### Assigned task:
As you look over the data below, please find each line where the word "freedom" appears, then copy it.

Dataset entries
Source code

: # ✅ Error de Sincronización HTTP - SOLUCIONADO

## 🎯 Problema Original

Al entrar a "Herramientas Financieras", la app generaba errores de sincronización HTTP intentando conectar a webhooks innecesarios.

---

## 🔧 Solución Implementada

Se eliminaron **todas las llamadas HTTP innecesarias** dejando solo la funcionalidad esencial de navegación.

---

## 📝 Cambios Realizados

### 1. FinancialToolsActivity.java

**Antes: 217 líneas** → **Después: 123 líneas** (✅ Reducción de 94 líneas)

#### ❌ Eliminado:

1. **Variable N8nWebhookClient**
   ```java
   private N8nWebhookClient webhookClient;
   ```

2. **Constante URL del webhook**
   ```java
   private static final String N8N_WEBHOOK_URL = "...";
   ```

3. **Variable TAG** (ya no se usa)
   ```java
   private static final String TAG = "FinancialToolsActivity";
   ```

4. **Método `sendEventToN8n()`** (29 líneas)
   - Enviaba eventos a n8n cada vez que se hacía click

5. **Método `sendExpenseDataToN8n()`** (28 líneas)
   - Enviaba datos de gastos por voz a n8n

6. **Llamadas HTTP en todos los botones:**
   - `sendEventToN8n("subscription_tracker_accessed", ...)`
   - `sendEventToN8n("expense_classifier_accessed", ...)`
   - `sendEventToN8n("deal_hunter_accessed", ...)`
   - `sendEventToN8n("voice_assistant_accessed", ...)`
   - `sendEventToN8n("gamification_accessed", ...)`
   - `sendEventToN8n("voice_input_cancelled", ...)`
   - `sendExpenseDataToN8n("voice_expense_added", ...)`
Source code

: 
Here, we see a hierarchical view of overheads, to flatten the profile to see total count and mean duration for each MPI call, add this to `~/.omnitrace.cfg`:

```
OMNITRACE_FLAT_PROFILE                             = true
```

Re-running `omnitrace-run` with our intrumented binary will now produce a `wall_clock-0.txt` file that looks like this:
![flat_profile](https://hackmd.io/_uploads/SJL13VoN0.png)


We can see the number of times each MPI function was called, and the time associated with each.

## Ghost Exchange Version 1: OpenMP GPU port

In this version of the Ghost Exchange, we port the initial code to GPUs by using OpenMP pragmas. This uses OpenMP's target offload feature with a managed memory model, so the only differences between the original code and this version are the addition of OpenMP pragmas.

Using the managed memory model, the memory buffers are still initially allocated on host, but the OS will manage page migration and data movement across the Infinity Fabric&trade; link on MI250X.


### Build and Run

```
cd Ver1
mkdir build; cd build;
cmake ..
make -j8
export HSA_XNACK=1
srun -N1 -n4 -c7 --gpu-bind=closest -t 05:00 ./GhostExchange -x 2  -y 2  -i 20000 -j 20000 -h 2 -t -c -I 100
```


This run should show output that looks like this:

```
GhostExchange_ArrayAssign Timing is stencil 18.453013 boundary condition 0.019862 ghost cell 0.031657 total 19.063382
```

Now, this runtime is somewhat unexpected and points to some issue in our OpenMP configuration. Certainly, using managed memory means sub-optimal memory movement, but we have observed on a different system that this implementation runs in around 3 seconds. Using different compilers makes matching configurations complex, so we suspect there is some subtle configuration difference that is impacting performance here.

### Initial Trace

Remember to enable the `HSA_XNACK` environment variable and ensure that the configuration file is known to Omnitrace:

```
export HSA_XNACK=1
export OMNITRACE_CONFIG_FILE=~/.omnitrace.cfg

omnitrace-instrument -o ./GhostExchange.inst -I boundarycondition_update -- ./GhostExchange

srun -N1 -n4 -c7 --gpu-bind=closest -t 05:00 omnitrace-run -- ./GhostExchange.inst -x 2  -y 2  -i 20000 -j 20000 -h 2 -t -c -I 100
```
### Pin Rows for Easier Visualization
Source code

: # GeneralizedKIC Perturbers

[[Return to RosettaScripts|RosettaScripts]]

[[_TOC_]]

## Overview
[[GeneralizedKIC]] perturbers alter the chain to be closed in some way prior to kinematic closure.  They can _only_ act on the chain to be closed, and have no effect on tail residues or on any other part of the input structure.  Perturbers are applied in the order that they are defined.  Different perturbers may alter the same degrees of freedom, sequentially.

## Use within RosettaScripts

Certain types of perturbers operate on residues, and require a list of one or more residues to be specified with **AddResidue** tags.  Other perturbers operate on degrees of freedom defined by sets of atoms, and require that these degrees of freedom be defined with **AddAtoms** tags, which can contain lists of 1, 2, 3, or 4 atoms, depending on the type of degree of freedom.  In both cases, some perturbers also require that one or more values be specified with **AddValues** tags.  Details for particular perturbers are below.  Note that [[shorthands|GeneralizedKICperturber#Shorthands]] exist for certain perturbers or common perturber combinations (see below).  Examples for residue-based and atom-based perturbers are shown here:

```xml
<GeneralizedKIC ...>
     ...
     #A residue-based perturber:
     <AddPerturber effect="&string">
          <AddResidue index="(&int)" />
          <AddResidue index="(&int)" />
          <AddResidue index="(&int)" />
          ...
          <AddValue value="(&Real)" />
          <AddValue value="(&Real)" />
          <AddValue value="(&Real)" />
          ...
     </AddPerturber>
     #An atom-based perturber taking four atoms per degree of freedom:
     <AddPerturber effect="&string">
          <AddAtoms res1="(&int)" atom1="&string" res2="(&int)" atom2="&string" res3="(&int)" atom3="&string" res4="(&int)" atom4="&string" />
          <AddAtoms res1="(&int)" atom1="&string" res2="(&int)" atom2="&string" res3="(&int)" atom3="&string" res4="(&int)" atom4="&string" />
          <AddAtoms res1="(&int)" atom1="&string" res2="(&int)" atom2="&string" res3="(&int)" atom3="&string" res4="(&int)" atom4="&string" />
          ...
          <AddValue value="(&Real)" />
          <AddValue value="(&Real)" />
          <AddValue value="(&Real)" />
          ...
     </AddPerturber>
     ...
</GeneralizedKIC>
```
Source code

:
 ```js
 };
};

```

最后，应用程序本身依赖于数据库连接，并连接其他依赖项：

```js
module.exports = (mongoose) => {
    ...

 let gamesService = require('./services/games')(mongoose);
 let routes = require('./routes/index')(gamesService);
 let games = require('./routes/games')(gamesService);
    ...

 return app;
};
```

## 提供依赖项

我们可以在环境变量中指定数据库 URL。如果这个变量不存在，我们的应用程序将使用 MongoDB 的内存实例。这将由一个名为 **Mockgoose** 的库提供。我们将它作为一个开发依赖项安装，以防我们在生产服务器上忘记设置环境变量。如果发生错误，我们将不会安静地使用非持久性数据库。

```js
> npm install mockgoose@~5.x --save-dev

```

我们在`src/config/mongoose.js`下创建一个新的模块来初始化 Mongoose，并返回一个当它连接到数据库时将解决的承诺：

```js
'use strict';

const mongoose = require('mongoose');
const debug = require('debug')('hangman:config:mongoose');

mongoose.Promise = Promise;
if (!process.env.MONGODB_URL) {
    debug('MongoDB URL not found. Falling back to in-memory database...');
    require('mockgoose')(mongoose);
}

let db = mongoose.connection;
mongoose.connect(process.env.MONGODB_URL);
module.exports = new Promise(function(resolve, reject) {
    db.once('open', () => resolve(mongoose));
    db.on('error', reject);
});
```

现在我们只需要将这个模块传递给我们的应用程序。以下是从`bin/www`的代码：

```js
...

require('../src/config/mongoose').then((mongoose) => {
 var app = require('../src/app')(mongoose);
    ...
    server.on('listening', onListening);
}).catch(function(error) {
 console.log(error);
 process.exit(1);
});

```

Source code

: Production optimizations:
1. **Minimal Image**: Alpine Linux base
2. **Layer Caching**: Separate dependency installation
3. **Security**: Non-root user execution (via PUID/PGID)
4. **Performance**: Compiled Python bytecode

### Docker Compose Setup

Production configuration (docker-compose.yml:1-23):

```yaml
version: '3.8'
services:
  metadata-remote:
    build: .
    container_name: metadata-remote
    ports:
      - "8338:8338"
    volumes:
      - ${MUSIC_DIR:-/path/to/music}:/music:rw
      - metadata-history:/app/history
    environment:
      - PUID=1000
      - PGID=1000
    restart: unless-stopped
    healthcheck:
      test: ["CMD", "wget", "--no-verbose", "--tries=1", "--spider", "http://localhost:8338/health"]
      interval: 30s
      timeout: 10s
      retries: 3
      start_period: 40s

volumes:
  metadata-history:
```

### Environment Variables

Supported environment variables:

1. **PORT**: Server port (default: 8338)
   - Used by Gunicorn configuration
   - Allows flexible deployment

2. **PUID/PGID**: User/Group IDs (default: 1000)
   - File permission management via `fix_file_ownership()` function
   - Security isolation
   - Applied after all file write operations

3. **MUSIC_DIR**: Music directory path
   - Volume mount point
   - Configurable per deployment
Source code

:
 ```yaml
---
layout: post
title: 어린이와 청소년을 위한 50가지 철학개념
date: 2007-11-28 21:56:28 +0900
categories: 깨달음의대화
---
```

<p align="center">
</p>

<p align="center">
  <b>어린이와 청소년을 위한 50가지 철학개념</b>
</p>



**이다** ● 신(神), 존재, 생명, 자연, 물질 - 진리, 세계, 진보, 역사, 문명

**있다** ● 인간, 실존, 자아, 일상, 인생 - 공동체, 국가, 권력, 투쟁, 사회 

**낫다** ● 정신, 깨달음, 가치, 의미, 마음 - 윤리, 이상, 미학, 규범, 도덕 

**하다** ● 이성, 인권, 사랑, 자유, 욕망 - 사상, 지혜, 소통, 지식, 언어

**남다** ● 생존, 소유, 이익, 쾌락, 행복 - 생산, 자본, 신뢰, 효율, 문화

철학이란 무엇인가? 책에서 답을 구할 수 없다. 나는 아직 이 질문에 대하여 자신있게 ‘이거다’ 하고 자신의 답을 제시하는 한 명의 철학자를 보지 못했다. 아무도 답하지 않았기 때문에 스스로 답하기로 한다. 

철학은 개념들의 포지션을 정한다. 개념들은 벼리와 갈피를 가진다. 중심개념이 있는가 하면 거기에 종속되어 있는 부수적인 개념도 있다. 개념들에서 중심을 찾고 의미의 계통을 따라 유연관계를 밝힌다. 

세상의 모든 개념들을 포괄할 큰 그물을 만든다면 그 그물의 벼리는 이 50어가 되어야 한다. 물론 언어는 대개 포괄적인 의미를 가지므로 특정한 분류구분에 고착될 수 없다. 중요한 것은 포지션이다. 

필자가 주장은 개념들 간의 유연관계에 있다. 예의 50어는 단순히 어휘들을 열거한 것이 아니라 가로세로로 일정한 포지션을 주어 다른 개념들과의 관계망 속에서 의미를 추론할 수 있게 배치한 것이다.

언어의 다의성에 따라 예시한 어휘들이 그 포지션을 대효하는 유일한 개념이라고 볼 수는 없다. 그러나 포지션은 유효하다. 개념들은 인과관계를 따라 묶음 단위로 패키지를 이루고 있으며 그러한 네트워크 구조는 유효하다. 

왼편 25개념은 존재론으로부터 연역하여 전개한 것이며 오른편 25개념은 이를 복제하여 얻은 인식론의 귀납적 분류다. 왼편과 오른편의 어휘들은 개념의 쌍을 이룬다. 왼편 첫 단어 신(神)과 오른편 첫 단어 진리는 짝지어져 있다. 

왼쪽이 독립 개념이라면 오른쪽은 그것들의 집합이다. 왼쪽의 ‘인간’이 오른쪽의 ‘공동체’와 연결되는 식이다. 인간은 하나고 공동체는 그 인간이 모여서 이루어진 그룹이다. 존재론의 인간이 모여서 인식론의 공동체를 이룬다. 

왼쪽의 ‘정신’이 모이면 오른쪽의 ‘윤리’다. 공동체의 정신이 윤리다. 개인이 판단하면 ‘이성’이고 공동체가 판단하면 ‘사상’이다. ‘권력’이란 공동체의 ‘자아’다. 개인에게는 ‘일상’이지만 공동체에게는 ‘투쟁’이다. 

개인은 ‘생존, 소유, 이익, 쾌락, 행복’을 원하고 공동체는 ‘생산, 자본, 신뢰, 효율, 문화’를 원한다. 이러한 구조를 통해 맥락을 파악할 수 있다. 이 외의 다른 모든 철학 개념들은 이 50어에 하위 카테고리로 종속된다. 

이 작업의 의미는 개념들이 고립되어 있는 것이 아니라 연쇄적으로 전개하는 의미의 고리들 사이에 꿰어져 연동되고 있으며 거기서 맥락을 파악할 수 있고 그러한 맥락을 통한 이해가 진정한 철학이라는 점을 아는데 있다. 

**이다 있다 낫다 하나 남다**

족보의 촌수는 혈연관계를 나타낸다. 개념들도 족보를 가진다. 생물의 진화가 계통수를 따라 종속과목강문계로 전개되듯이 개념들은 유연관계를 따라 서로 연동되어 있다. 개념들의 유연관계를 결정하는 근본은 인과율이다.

### Final answer:
[[GeneralizedKIC]] perturbers alter the chain to be closed in some way prior to kinematic closure.  They can _only_ act on the chain to be closed, and have no effect on tail residues or on any other part of the input structure.  Perturbers are applied in the order that they are defined.  Different perturbers may alter the same degrees of freedom, sequentially.
Certain types of perturbers operate on residues, and require a list of one or more residues to be specified with **AddResidue** tags.  Other perturbers operate on degrees of freedom defined by sets of atoms, and require that these degrees of freedom be defined with **AddAtoms** tags, which can contain lists of 1, 2, 3, or 4 atoms, depending on the type of degree of freedom.  In both cases, some perturbers also require that one or more values be specified with **AddValues** tags.  Details for particular perturbers are below.  Note that [[shorthands|GeneralizedKICperturber#Shorthands]] exist for certain perturbers or common perturber combinations (see below).  Examples for residue-based and atom-based perturbers are shown here:
     #An atom-based perturber taking four atoms per degree of freedom:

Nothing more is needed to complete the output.